The shared subscription serves as a centralised platform for deploying AI Foundry assets such as models, domain knowledge, common data sources, and MCP servers that are universally applicable within a specific environment (ex: development). This centralised shared subscription approach ensures that governance, security, and control measures, such as policies prohibiting the use of certain LLM models, are comprehensively managed. Models and policies within the shared subscription can be uniformly applied across various projects.
This setup not only facilitates strict governance and uniform policy across all projects but also enables inter-team collaboration within the same environment. For example, Team A in the development environment can leverage AI Foundry models, common “AI services” within the shared subscription and can connect with Team B’s resources for additional AI functionalities (thro “connected resources”) such as other specific “AI services”. Access to these models for application purposes is mediated through an APIM gateway, which serves as a single-entry point for all LLM models consumption in the given environment. Each environment is recommended to have its own dedicated shared subscription to maintain organised and secure management of AI assets.
Regions:
AI Foundry Resource instances can be deployed across multiple regions based on organizational requirements such as data residency, compliance, and security. Associated resources can also span multiple regions to support workloads while still being centrally managed under a single AI Foundry Resource instance. Furthermore, LLM models can be deployed in various regions to accommodate different data zones, global standard, Batch and PTU. These regional and global deployed models can be accessed via APIs and keys, allowing seamless integration across geographies.
Cost:
Azure AI Foundry Resource integrates multiple Azure services, and its pricing structure varies based on the chosen setup and the number of AI Foundry projects created under a single resource instance. Costs are influenced by architectural decisions, resource usage, and the provisioning of associated components and services.

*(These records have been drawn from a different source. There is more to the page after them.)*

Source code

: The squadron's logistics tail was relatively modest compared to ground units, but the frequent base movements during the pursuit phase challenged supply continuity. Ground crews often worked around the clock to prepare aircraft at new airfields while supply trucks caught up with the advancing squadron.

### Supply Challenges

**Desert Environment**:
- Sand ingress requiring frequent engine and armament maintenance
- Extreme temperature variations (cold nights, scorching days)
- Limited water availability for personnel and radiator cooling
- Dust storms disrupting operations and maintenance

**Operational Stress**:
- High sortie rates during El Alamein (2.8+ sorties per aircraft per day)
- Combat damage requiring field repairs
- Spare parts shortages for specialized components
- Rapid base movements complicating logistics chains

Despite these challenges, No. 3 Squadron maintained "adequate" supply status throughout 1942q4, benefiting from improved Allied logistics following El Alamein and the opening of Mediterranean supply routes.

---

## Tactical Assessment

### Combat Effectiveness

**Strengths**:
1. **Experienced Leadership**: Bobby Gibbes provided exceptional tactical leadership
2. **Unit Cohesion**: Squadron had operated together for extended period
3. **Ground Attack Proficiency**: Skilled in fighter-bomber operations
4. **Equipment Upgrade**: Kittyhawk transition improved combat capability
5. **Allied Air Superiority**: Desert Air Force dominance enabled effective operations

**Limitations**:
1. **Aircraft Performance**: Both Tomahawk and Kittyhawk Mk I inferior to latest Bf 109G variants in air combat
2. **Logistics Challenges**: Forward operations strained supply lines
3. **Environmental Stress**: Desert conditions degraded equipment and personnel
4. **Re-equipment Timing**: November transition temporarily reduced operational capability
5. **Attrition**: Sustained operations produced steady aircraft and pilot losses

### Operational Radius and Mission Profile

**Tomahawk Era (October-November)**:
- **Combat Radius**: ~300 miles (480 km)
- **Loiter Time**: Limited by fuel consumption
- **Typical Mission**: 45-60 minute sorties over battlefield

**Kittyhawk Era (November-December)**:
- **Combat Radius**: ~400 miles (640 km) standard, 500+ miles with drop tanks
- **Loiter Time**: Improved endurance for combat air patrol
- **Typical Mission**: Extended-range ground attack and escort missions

It’s important to account for all related cost when planning deployments in Azure AI Foundry. To ensure cost efficiency and scalability, it is recommended to perform sizing and cost estimation based on the specific use cases and workloads being considered.
IaC – Templates:
Automate the AI Foundry Resource by using IaC templates
- ARM templates or Bicep templates to automate environment provision and secure deployments
- Terraform templates
Conclusion
In summary, Microsoft’s Azure AI Foundry offers a comprehensive and unified platform for organisations aiming to operationalise GenAI at scale. By providing a flexible structure that accommodates various team, product, and project requirements, AI Foundry empowers enterprises to tailor their setup according to business needs, security considerations, and governance standards. Selecting the right organisational model—whether by team, product, or through a single resource—enables alignment with business objectives, cost management, and collaboration. The recommended practices for environment setup, cost estimation, and automation with Infrastructure as Code streamline adoption and ongoing management. Ultimately, by following these guidelines and considering the unique context of each enterprise, organisations can maximise the value of AI Foundry, accelerating innovation whilst maintaining robust security, compliance, and operational efficiency.